Признаки внешности, определяемые избыточностью (рослый и ражий) и недостаточностью (рожа бритая), наличием зооморфных черт (ус кошачий) (см.: [Виноградова 2005, 19]), характерный и узнаваемый костюм (кафтанишка куцый, немецкий), употребление табака, признаваемого «нечистой» травой, и использование трубки <Ср. «часто встречающиеся в быличках курящих трубки чертей» [Белова 2012, 223]>, а также способность парализовать человека указывают на злого духа, не заслуживающего того, чтобы с ним браниться: «И плюнуть-то на него не стоит. Ведь это мне только сон, греза нечистая попущением Божиим мерещится. Дуну — и сгинет, расыплется» [4, 96]. Когда же вошедший объявил себя царем и назвал свое имя Петр, тогда царица, отождествив его с сатаной, сотворила в уме заклятие: «Дую на тебя и плюю!» [4, 96]. После чего нечистый дух сгинул, а она, проснувшись, уразумела, что носитель имени Петр есть «антихрист» [4, 96]. Местоимение он служит таким образом оберегом не просто от нечистой силы, но от воплотившегося в Петре антихриста.

Алексей, которому царица пересказывает свой сон, быстро сообразил, что это «бред сумасшедшей» и «что приходил к ней отец не во сне, а наяву» [4, 96]. Бредовый нарратив о ложном царе свидетельствует о психической болезни Марфы Матвеевны; ей, как это обычно и бывает в случае «расстроенности психики», затруднительно «отличить сон от яви» [Михайлова 2002, 320]. Однако бред, как остро чувствует Алексей, «передается ему, заражает его», заставляя внимать рассказу «с жадным и жутким любопытством» [4, 96]. Последствия этого заражения прослеживаются в дальнейшем повествовании, когда очевидными станут значимые для истории царевича трудности различения им как сновидческих и реальных событий, так Петра и его демонического двойника. И Петр, и заложенный им город обнаруживают общую для них склонность к оборотничеству; на них действительно, как подметил Тихон, одна печать, что подтверждает и реакция царицы, чье безумие обостряет и по-своему выражает ее мистическую интуицию.

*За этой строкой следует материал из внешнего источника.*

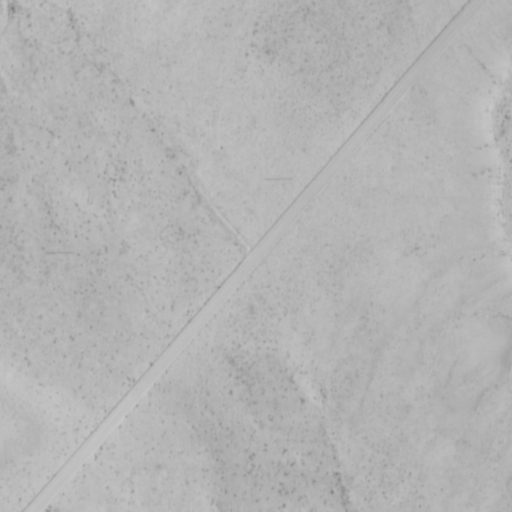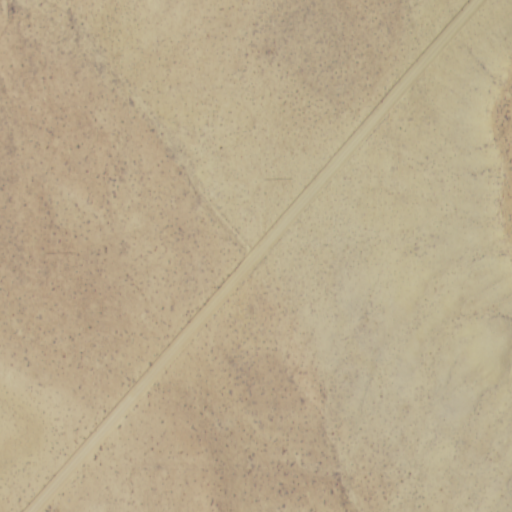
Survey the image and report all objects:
road: (273, 258)
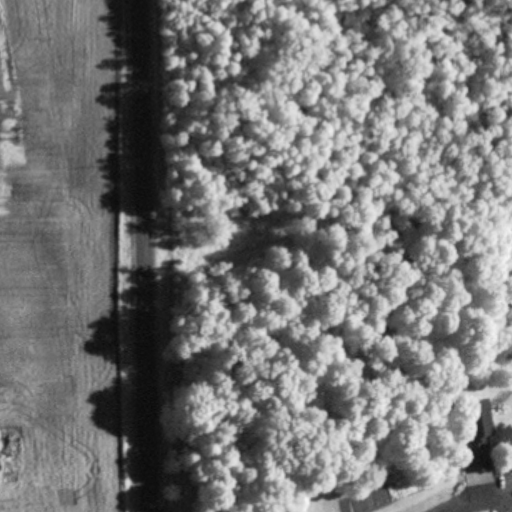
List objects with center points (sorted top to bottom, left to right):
road: (138, 256)
building: (468, 438)
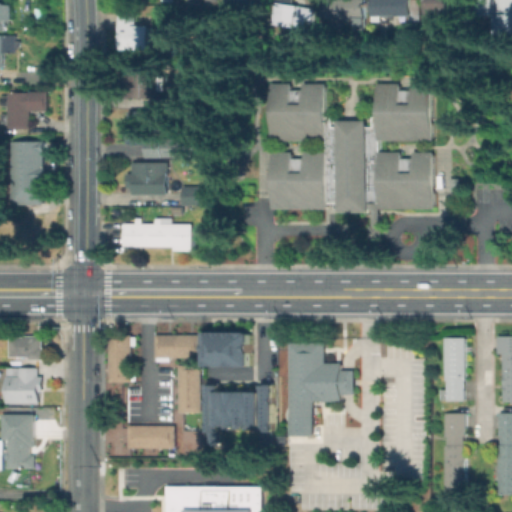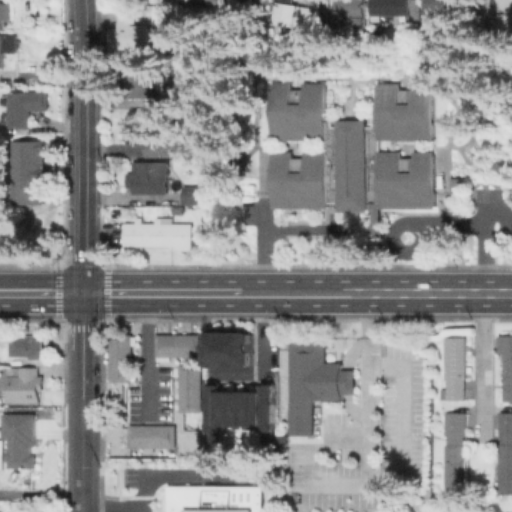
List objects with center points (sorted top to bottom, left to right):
building: (212, 0)
building: (242, 3)
building: (245, 5)
building: (448, 6)
building: (395, 7)
building: (395, 7)
building: (445, 7)
building: (5, 10)
building: (346, 10)
building: (4, 11)
building: (288, 12)
building: (293, 14)
building: (131, 33)
building: (135, 34)
building: (7, 44)
building: (8, 45)
building: (146, 78)
building: (141, 79)
building: (23, 106)
building: (26, 106)
building: (144, 127)
building: (157, 136)
building: (175, 146)
building: (353, 149)
building: (358, 153)
building: (28, 172)
building: (28, 172)
building: (148, 177)
building: (151, 177)
building: (198, 194)
building: (192, 195)
road: (299, 228)
road: (481, 231)
building: (158, 233)
building: (162, 233)
road: (262, 246)
road: (83, 256)
road: (41, 293)
traffic signals: (82, 293)
road: (165, 293)
road: (380, 293)
road: (262, 335)
building: (176, 344)
building: (180, 345)
building: (25, 346)
building: (29, 347)
building: (228, 348)
building: (122, 356)
road: (145, 356)
building: (119, 359)
building: (506, 363)
building: (506, 364)
road: (481, 365)
building: (453, 369)
building: (312, 382)
building: (313, 383)
building: (22, 384)
building: (25, 386)
building: (189, 387)
road: (363, 389)
building: (190, 392)
building: (237, 409)
road: (344, 434)
building: (150, 435)
building: (154, 435)
parking lot: (366, 443)
building: (16, 448)
building: (19, 448)
building: (505, 451)
building: (454, 452)
road: (400, 471)
road: (167, 476)
park: (192, 484)
road: (42, 496)
road: (129, 496)
building: (213, 498)
building: (213, 498)
road: (103, 508)
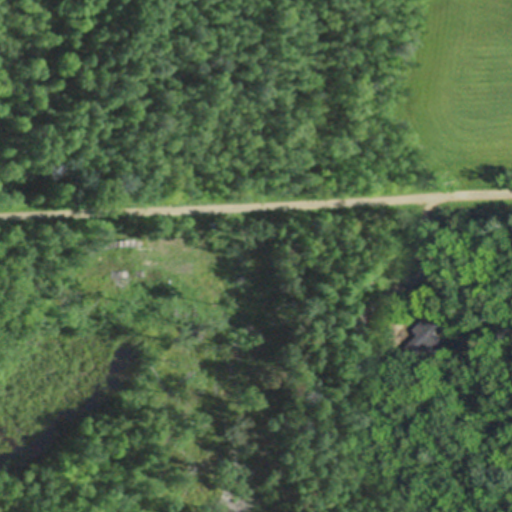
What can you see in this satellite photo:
road: (255, 203)
building: (433, 336)
building: (434, 339)
building: (351, 356)
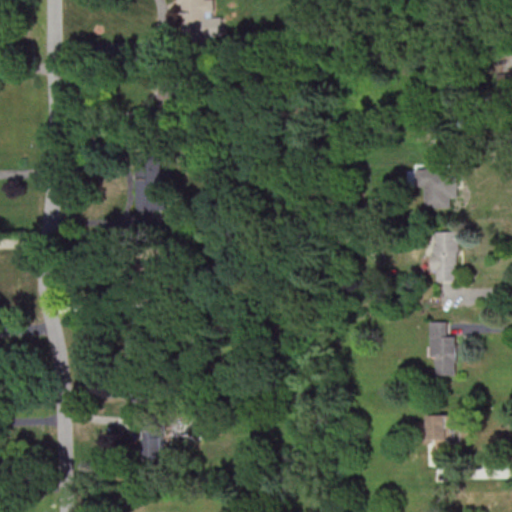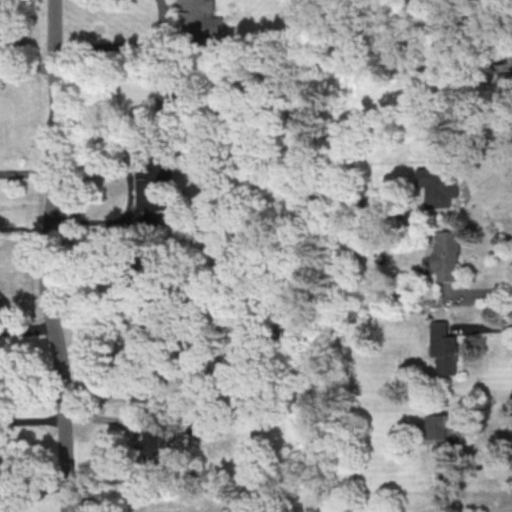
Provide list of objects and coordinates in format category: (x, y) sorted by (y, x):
building: (201, 18)
road: (126, 44)
building: (511, 86)
building: (169, 90)
road: (480, 141)
building: (153, 181)
building: (439, 185)
building: (448, 253)
road: (46, 256)
road: (479, 293)
road: (28, 327)
building: (445, 348)
building: (442, 426)
building: (154, 445)
building: (442, 449)
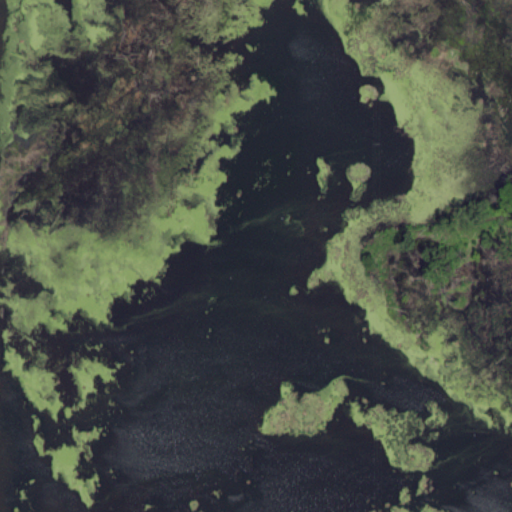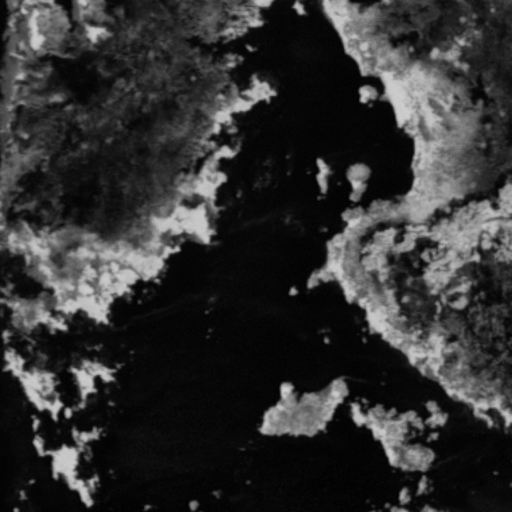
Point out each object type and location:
park: (255, 255)
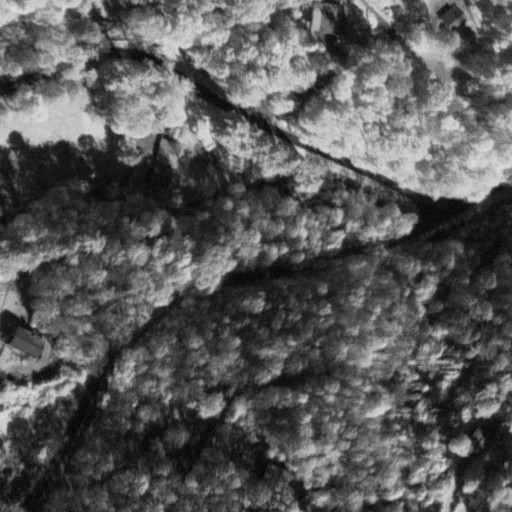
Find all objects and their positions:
building: (450, 2)
building: (326, 21)
building: (452, 22)
road: (259, 116)
building: (166, 166)
road: (184, 294)
building: (23, 343)
road: (265, 379)
road: (330, 486)
road: (359, 505)
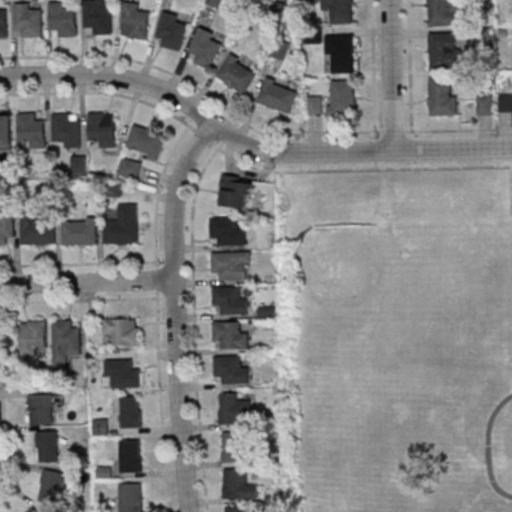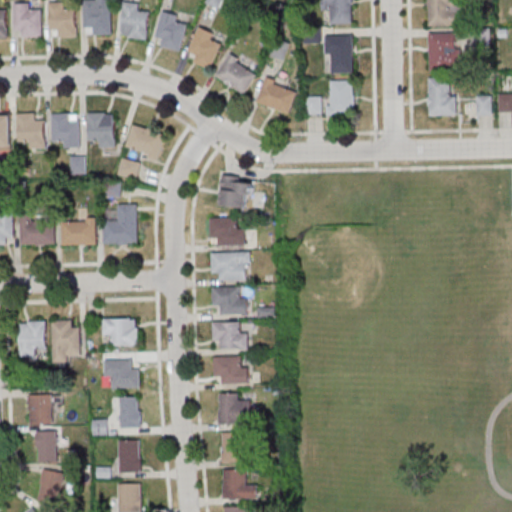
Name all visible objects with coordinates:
building: (341, 11)
building: (442, 12)
building: (98, 17)
building: (63, 19)
building: (28, 20)
building: (135, 21)
building: (4, 22)
building: (171, 33)
building: (204, 48)
building: (342, 51)
building: (445, 51)
road: (409, 65)
road: (374, 68)
building: (237, 74)
road: (393, 75)
road: (195, 85)
building: (278, 95)
building: (443, 95)
building: (342, 97)
building: (505, 101)
building: (485, 104)
building: (314, 105)
building: (68, 128)
building: (103, 128)
road: (458, 129)
building: (31, 130)
building: (5, 131)
building: (146, 140)
road: (247, 143)
building: (79, 163)
parking lot: (511, 188)
building: (236, 193)
building: (7, 226)
building: (37, 229)
building: (80, 232)
building: (121, 232)
building: (227, 232)
park: (350, 277)
road: (89, 280)
road: (78, 299)
building: (231, 300)
road: (180, 312)
building: (122, 330)
building: (230, 335)
building: (33, 337)
building: (66, 339)
building: (231, 369)
building: (123, 372)
building: (41, 409)
building: (234, 409)
building: (131, 411)
building: (101, 426)
road: (488, 445)
building: (48, 446)
building: (232, 446)
building: (131, 456)
building: (239, 484)
building: (52, 486)
building: (131, 497)
building: (237, 509)
building: (33, 510)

Черты нечеловека распознает в облике Петра и фрейлина Арнгейм, описывающая в своем дневнике пир на корабле: лицо царя было «страшнее всех» казавшихся ей «какими-то звериными мордами» лиц его приближенных, «лицо огромной хищной кошки или тигра» [4, 116—117]. Резко выраженное зооморфное начало выделяет Петра, как фиксирует сторонний взгляд наблюдательной фрейлины, даже из его зооподобного окружения, подчеркивая присущие ему качества природного хищника, не имеющие вместе с тем ярко выраженной демонической окраски.

Царевич же испытывает то же чувство оцепенения, когда ранним и темным утром его зовут ехать к отцу, что и Марфа Матвеевна при виде Петра, принимаемого за демонологическое существо: «Алексей хотел крикнуть, вскочить и не мог. Все члены точно отнялись. Он чувствовал тело свое на себе как чужое. Лежал, как мертвый, и ему казалось, что сон продолжается, что он во сне проснулся» [4, 221]. Он только что пробудился «в ужасе» от сна, где утро такое же раннее и темное, что и наяву, на краю неба видна «огромная “звезда с хвостом”, комета, красная, как кровь», свиньи тащат «шутовские сани», на них «открытый гроб», стоит тишина, «как пред кончиной мира, перед трубой архангела» (такая же «тишина, как перед кончиною мира», была и после пробуждения), чей-то голос «шепчет ему на ухо: Мужа кровей и льсти гнушается Господь. И царевич знает, что муж кровей — сам Петр» [4, 220].

В этом насыщенном апокалипсической символикой и эсхатологическими предчувствиями сне Петр отождествляется с кровожадным и коварным мужем, упоминаемым в 5-м псалме, осудить и отвергнуть которого «по множеству нечестия» (Пс. 5: 11) молит Давид; решившийся жить убийством и обманом, ставший слугой отца лжи и причиной погибели других осужден на посмертный позор, как это и случается во сне Алексея, но не с врагом Петра, вопреки его указу, а с самим Петром. Этот часто снившийся царевичу сон, «всегда одинаковый», связан был «с рассказом, который слышал он в детстве», отнесенном ко времени «стрелецкого розыска» [4, 219]. Вновь оживая во сне, детские воспоминания об услышанном трансформируются в символическую картину последних судеб мира и посмертной судьбы отца.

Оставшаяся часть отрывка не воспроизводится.